▸ **REQUIREMENT**:
Your answer must be the lines from the start of the records through the line with "The whole course", exactly as written, without the pictures.

[[ THE RECORDS open ]]

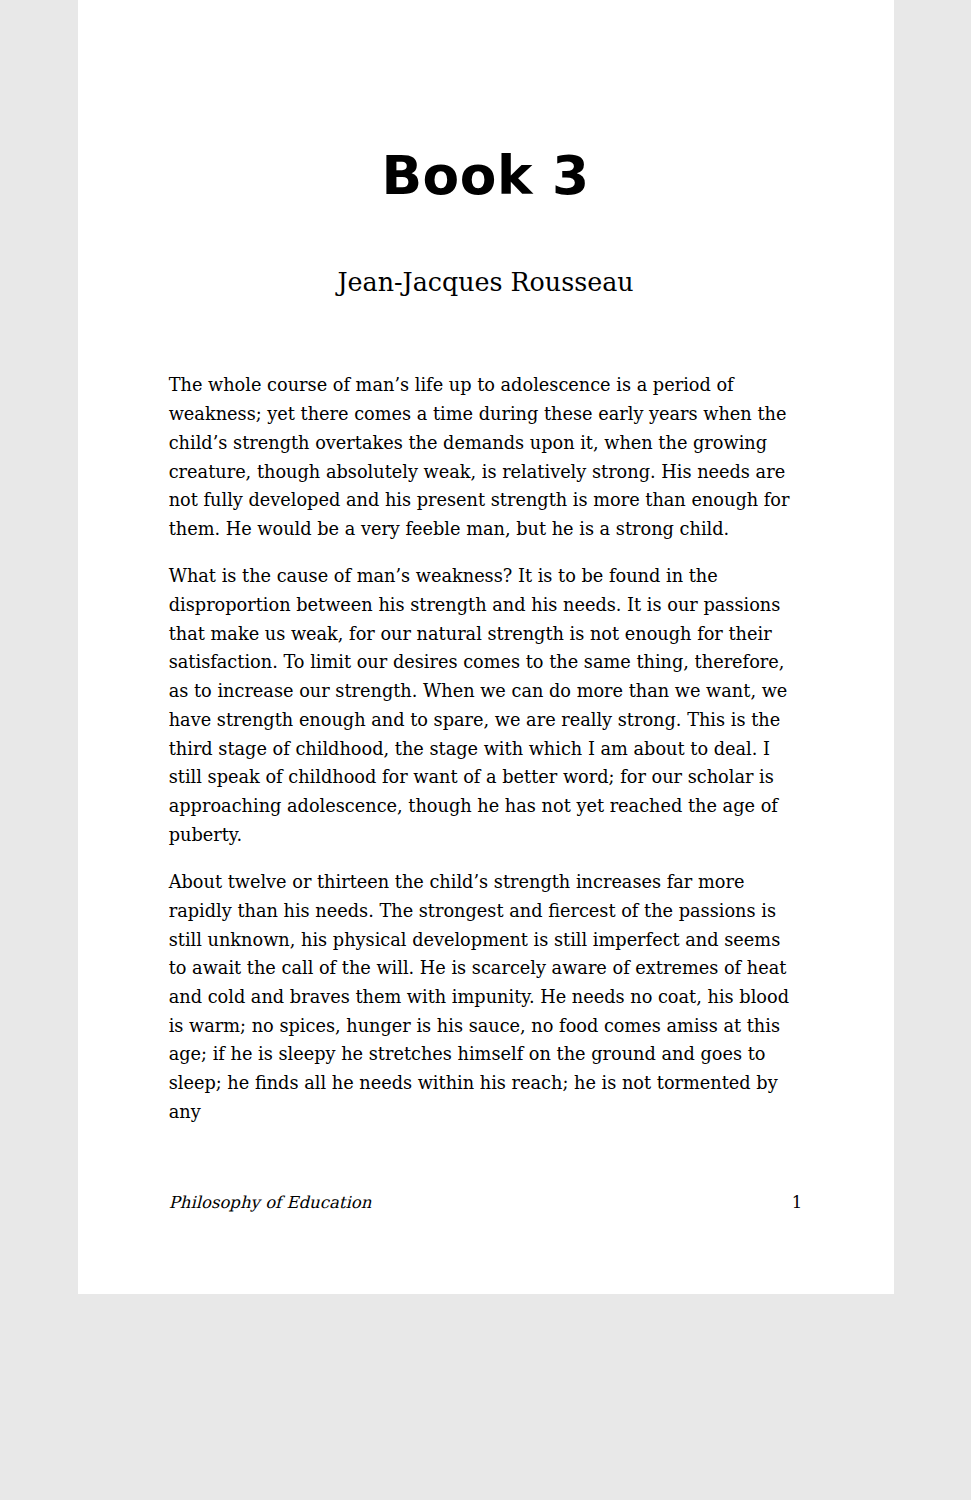Book 3
Jean-Jacques Rousseau
The whole course of man’s life up to adolescence is a period of weakness; yet there comes a time during these early years when the child’s strength overtakes the demands upon it, when the growing creature, though absolutely weak, is relatively strong. His needs are not fully developed and his present strength is more than enough for them. He would be a very feeble man, but he is a strong child.
What is the cause of man’s weakness? It is to be found in the disproportion between his strength and his needs. It is our passions that make us weak, for our natural strength is not enough for their satisfaction. To limit our desires comes to the same thing, therefore, as to increase our strength. When we can do more than we want, we have strength enough and to spare, we are really strong. This is the third stage of childhood, the stage with which I am about to deal. I still speak of childhood for want of a better word; for our scholar is approaching adolescence, though he has not yet reached the age of puberty.
About twelve or thirteen the child’s strength increases far more rapidly than his needs. The strongest and fiercest of the passions is still unknown, his physical development is still imperfect and seems to await the call of the will. He is scarcely aware of extremes of heat and cold and braves them with impunity. He needs no coat, his blood is warm; no spices, hunger is his sauce, no food comes amiss at this age; if he is sleepy he stretches himself on the ground and goes to sleep; he finds all he needs within his reach; he is not tormented by any
Philosophy of Education 1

[[ THE RECORDS closed ]]

▸ **SOLUTION TO THE EXERCISE**:
Book 3
Jean-Jacques Rousseau
The whole course of man’s life up to adolescence is a period of weakness; yet there comes a time during these early years when the child’s strength overtakes the demands upon it, when the growing creature, though absolutely weak, is relatively strong. His needs are not fully developed and his present strength is more than enough for them. He would be a very feeble man, but he is a strong child.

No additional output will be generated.